=== Data for this task ===
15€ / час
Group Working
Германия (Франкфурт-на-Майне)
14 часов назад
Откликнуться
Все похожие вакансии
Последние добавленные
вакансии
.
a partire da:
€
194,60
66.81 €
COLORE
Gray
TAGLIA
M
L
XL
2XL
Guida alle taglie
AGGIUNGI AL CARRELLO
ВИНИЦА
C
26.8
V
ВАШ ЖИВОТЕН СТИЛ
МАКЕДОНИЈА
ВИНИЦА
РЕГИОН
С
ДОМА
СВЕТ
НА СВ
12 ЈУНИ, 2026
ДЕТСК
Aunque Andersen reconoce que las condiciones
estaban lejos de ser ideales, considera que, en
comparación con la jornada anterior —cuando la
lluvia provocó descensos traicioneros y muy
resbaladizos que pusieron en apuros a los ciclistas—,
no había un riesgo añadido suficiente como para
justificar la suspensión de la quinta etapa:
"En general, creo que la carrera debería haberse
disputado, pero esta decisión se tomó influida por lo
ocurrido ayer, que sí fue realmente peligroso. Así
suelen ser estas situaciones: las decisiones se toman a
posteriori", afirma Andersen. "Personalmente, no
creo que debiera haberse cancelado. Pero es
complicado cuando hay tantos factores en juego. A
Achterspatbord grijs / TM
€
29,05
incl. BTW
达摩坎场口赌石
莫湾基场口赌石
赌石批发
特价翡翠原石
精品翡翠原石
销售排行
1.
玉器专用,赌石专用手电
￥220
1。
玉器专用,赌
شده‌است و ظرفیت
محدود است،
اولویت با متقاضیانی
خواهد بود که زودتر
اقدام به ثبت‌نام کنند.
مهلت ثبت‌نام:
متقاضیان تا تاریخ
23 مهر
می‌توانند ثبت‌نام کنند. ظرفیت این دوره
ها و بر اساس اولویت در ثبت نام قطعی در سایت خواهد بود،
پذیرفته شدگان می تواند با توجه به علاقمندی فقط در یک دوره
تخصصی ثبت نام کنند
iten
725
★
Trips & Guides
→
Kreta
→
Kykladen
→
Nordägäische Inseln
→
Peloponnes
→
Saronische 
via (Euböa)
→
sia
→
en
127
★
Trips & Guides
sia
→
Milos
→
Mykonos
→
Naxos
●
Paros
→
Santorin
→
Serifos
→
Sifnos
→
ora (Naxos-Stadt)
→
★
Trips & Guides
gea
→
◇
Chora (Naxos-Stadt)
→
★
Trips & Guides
===
Print, please, the lines above from the very first through the one that holds "resbaladizos que pusieron", both included, word for word and with nothing else.

▸ Response:
15€ / час
Group Working
Германия (Франкфурт-на-Майне)
14 часов назад
Откликнуться
Все похожие вакансии
Последние добавленные
вакансии
.
a partire da:
€
194,60
66.81 €
COLORE
Gray
TAGLIA
M
L
XL
2XL
Guida alle taglie
AGGIUNGI AL CARRELLO
ВИНИЦА
C
26.8
V
ВАШ ЖИВОТЕН СТИЛ
МАКЕДОНИЈА
ВИНИЦА
РЕГИОН
С
ДОМА
СВЕТ
НА СВ
12 ЈУНИ, 2026
ДЕТСК
Aunque Andersen reconoce que las condiciones
estaban lejos de ser ideales, considera que, en
comparación con la jornada anterior —cuando la
lluvia provocó descensos traicioneros y muy
resbaladizos que pusieron en apuros a los ciclistas—,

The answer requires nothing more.